■ **Stored data entries**:
● ● ● ● ●
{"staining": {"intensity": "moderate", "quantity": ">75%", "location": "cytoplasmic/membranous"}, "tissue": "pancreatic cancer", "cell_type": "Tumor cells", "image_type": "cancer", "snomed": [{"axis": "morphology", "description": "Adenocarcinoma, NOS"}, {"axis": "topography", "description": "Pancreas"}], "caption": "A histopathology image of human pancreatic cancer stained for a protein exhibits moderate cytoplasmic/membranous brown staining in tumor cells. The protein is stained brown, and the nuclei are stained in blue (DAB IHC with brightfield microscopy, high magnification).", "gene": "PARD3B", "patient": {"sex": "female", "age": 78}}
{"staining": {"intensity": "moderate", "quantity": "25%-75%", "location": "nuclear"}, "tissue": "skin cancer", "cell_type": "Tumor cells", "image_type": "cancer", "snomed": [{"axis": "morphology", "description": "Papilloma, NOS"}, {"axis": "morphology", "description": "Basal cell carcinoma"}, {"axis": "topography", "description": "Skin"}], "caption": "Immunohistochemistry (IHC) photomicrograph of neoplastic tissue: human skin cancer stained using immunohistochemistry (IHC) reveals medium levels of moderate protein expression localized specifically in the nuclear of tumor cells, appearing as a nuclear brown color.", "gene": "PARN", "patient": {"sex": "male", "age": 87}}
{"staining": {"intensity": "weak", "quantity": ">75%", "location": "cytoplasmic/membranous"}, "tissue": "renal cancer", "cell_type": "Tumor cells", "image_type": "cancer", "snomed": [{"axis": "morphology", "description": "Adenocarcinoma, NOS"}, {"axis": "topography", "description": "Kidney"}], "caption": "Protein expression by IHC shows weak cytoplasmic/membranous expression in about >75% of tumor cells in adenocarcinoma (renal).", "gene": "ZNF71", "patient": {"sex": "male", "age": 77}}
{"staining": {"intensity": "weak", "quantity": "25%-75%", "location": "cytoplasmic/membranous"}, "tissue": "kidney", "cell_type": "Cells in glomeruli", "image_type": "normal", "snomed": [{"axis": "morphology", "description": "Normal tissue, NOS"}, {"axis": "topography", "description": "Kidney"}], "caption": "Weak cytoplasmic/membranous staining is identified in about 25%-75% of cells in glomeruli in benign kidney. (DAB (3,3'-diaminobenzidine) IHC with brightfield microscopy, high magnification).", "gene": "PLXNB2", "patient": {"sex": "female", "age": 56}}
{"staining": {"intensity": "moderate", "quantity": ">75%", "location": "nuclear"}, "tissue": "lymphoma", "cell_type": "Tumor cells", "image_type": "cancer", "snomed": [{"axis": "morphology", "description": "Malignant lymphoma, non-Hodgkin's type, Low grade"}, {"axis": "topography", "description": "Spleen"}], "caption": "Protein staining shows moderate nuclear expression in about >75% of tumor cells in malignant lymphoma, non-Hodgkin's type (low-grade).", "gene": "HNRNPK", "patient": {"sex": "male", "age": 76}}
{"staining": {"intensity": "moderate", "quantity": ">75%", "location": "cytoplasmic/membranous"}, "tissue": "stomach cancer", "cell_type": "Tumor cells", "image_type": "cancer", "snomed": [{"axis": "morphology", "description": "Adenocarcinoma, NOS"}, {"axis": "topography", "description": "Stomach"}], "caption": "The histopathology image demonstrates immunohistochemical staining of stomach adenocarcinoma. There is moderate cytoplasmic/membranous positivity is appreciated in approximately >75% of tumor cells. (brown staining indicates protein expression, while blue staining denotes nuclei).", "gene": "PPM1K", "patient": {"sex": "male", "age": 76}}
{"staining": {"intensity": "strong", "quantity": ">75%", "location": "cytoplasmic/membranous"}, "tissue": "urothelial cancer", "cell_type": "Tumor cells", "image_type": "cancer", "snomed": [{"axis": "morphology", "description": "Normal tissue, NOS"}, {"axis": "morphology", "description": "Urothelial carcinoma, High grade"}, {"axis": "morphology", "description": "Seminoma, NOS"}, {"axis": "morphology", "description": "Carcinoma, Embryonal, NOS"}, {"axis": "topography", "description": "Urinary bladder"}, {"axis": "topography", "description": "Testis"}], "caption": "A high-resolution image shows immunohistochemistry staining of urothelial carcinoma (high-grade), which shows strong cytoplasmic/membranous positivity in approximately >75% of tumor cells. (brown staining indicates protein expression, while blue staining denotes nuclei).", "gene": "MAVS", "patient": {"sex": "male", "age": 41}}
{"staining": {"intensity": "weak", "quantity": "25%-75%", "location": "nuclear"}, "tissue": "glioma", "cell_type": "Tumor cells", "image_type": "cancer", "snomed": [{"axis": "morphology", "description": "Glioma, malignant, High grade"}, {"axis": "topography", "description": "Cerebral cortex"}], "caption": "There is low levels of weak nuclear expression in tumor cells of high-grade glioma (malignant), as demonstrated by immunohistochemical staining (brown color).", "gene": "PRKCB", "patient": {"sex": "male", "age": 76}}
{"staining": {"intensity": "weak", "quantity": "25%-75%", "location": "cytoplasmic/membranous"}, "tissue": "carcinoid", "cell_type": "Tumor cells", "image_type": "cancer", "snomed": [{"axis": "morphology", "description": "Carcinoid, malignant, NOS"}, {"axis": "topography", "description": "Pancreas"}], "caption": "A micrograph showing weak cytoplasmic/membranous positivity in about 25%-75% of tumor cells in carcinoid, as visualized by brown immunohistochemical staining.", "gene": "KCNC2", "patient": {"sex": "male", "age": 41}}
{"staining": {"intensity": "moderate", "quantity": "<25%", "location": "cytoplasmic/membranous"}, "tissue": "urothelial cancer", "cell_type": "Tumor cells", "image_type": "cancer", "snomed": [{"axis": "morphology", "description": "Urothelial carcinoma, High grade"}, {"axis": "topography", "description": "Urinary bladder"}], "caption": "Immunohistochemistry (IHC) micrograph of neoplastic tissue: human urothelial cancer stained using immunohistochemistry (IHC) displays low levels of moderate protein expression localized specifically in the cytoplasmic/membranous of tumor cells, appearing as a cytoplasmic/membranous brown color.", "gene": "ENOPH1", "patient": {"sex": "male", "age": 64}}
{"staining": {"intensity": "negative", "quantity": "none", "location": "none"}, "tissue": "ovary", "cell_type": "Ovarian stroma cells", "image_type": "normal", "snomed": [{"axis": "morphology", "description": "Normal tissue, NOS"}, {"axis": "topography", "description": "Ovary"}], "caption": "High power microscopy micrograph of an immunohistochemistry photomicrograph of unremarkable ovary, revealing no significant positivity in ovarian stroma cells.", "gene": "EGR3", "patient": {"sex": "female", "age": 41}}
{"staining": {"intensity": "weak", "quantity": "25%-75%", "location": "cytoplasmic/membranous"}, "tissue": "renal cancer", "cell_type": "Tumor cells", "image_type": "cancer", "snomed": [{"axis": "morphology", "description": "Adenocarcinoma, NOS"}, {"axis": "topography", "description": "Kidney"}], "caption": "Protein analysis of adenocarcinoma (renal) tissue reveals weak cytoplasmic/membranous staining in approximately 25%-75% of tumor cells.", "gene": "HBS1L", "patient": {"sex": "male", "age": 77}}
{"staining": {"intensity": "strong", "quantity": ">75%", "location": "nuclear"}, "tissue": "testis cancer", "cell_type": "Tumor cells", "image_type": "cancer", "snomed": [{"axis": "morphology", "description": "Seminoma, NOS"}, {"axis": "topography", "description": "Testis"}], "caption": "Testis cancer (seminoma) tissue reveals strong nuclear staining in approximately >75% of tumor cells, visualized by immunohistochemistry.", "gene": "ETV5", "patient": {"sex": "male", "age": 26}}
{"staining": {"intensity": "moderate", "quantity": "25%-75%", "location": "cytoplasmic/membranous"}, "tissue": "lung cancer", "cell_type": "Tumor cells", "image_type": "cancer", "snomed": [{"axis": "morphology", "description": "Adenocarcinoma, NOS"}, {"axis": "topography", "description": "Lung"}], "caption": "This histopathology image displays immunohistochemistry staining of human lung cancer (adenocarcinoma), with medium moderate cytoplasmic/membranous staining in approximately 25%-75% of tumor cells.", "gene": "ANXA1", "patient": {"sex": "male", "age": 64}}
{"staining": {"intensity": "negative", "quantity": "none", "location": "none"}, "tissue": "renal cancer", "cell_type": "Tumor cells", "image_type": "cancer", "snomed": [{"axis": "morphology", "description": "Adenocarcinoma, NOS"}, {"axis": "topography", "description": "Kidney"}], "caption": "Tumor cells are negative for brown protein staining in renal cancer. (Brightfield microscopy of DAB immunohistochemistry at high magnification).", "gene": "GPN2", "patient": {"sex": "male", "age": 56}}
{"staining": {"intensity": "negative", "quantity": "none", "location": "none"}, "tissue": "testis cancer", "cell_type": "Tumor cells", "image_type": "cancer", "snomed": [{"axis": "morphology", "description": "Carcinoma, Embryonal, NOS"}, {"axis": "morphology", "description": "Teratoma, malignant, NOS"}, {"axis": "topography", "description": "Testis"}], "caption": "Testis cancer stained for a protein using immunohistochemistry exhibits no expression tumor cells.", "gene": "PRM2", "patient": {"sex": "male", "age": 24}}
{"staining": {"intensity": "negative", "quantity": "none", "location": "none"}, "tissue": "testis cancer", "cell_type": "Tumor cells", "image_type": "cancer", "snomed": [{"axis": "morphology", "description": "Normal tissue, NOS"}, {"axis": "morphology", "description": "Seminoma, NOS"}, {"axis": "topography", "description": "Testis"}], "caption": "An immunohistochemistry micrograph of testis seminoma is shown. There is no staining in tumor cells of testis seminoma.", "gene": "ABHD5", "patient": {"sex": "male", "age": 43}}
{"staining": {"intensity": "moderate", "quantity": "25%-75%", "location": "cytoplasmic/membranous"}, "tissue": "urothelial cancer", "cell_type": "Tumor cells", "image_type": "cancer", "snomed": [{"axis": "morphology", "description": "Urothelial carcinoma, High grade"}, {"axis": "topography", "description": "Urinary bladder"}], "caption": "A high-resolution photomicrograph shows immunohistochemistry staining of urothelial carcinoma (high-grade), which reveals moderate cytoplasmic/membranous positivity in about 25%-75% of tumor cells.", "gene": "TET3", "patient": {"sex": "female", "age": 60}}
● ● ● ● ●
■ **ASSIGNED TASK**: From the records above, quote only the lines running from the line with "expression by IHC" to the line with "cytoplasmic/membranous staining is", both lines included.

■ **OUTPUT**:
{"staining": {"intensity": "weak", "quantity": ">75%", "location": "cytoplasmic/membranous"}, "tissue": "renal cancer", "cell_type": "Tumor cells", "image_type": "cancer", "snomed": [{"axis": "morphology", "description": "Adenocarcinoma, NOS"}, {"axis": "topography", "description": "Kidney"}], "caption": "Protein expression by IHC shows weak cytoplasmic/membranous expression in about >75% of tumor cells in adenocarcinoma (renal).", "gene": "ZNF71", "patient": {"sex": "male", "age": 77}}
{"staining": {"intensity": "weak", "quantity": "25%-75%", "location": "cytoplasmic/membranous"}, "tissue": "kidney", "cell_type": "Cells in glomeruli", "image_type": "normal", "snomed": [{"axis": "morphology", "description": "Normal tissue, NOS"}, {"axis": "topography", "description": "Kidney"}], "caption": "Weak cytoplasmic/membranous staining is identified in about 25%-75% of cells in glomeruli in benign kidney. (DAB (3,3'-diaminobenzidine) IHC with brightfield microscopy, high magnification).", "gene": "PLXNB2", "patient": {"sex": "female", "age": 56}}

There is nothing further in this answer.